What the exercise asks → Among the entries that follow, find every line with the word "changes" and copy it.

══ Supplied information ══

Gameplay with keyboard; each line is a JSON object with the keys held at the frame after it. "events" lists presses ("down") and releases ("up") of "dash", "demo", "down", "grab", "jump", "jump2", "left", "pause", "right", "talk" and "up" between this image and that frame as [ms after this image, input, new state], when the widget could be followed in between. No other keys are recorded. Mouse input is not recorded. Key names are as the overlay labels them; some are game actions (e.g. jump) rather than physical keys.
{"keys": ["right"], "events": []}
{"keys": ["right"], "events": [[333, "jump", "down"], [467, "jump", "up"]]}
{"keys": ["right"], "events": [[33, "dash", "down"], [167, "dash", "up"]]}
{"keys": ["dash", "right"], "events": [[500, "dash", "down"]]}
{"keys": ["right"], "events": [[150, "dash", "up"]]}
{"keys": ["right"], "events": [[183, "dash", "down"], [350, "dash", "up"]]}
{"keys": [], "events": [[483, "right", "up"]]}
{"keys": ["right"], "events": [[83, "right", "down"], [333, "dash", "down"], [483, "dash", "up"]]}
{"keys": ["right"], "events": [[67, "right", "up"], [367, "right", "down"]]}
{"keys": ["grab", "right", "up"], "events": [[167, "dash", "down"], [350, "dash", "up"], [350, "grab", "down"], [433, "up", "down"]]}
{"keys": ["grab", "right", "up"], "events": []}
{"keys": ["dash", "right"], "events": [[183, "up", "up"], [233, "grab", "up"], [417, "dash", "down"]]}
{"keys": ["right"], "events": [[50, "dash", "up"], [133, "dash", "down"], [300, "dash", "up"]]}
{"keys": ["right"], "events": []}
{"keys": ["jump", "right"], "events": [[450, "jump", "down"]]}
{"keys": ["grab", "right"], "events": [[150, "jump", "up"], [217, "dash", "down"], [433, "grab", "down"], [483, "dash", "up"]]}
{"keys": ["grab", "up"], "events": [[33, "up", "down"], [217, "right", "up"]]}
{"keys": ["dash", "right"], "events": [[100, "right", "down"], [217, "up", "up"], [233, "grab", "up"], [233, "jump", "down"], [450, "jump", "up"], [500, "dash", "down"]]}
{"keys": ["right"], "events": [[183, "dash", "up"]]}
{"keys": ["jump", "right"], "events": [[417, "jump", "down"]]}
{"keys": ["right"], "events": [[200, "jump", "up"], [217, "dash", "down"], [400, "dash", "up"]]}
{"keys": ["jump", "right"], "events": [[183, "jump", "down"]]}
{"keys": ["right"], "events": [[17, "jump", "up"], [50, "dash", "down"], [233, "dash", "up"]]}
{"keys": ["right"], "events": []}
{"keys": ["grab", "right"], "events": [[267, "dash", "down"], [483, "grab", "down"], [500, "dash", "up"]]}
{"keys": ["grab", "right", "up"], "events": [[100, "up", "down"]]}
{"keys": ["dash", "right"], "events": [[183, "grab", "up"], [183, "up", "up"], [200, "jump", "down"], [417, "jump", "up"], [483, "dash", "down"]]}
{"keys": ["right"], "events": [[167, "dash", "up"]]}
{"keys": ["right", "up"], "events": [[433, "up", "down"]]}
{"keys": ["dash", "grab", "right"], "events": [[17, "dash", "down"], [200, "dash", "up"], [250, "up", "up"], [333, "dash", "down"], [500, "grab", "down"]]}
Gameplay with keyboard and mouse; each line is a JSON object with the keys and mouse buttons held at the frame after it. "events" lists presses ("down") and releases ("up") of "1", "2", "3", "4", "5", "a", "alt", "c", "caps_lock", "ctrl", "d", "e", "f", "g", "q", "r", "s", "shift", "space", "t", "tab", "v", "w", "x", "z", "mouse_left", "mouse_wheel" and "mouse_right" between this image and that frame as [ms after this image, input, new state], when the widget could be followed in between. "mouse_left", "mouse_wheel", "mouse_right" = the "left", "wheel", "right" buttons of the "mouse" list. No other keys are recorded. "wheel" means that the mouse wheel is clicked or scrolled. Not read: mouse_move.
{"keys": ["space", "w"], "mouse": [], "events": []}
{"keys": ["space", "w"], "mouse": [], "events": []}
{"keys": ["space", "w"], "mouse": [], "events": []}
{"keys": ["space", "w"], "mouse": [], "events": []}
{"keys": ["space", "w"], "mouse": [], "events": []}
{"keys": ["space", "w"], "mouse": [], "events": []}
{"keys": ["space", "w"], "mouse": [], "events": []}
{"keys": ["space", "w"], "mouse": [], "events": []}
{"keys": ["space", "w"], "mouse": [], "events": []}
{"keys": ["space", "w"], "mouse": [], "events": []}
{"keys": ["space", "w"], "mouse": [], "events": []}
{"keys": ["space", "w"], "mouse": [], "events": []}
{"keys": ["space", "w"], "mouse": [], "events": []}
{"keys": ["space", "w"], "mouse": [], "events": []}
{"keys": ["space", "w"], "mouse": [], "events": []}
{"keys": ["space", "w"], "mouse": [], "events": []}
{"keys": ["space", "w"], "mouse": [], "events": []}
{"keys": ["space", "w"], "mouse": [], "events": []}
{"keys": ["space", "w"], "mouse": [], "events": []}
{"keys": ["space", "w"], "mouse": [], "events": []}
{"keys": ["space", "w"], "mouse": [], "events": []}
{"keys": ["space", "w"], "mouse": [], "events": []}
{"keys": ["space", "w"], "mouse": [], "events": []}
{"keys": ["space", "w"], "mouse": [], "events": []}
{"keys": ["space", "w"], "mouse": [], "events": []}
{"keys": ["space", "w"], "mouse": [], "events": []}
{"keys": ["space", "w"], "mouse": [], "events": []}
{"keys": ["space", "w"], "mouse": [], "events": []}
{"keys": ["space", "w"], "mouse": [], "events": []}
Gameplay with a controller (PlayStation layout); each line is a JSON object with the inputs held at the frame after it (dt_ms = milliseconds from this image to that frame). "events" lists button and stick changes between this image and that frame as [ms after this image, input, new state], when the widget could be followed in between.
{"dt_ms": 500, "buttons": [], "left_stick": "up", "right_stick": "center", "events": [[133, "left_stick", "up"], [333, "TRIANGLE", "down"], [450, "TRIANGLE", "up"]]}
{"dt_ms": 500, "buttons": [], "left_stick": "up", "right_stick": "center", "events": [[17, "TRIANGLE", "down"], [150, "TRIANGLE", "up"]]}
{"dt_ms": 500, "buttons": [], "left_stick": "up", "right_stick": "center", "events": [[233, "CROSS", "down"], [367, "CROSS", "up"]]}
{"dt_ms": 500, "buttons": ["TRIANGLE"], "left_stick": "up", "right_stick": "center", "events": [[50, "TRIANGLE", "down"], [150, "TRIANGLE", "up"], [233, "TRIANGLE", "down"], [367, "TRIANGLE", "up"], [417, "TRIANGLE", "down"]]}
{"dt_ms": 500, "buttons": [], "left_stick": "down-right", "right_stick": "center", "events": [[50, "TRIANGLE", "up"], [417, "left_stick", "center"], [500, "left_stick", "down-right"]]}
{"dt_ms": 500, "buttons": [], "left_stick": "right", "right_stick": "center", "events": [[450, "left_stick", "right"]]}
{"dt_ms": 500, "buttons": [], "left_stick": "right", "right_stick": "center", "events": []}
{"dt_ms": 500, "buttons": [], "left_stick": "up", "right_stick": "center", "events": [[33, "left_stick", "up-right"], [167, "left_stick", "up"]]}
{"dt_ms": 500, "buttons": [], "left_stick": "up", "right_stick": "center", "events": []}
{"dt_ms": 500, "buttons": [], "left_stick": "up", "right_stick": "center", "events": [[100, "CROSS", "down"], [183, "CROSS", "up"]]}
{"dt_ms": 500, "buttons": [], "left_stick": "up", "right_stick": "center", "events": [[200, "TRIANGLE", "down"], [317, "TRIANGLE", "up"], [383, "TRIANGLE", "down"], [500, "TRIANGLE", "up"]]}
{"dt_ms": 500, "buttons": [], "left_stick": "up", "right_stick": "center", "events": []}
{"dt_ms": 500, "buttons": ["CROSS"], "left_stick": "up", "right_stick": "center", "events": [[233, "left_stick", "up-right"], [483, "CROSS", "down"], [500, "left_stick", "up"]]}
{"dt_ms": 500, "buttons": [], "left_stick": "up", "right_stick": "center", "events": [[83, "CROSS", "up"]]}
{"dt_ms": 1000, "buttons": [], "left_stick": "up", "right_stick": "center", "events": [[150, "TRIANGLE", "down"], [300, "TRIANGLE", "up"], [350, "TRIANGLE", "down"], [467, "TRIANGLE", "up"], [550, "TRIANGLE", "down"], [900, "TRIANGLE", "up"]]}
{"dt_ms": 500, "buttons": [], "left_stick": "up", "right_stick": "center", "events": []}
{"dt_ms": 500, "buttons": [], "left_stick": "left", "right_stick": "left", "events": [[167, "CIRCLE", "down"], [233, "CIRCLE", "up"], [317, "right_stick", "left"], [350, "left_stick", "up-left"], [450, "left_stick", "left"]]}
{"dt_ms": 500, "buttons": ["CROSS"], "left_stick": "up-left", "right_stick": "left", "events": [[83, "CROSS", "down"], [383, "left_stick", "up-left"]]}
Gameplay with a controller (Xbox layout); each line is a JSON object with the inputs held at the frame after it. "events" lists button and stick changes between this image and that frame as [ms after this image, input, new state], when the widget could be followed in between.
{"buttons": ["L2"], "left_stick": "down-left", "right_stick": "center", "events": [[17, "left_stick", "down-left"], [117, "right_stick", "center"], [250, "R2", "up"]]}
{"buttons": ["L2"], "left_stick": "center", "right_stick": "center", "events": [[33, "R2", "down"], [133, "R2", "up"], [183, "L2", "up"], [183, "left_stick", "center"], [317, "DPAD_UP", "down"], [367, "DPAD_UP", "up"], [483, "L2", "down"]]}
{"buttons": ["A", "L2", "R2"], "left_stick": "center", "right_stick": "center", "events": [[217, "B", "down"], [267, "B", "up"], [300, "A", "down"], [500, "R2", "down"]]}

═══

Result of the exercise →
Gameplay with a controller (PlayStation layout); each line is a JSON object with the inputs held at the frame after it (dt_ms = milliseconds from this image to that frame). "events" lists button and stick changes between this image and that frame as [ms after this image, input, new state], when the widget could be followed in between.
Gameplay with a controller (Xbox layout); each line is a JSON object with the inputs held at the frame after it. "events" lists button and stick changes between this image and that frame as [ms after this image, input, new state], when the widget could be followed in between.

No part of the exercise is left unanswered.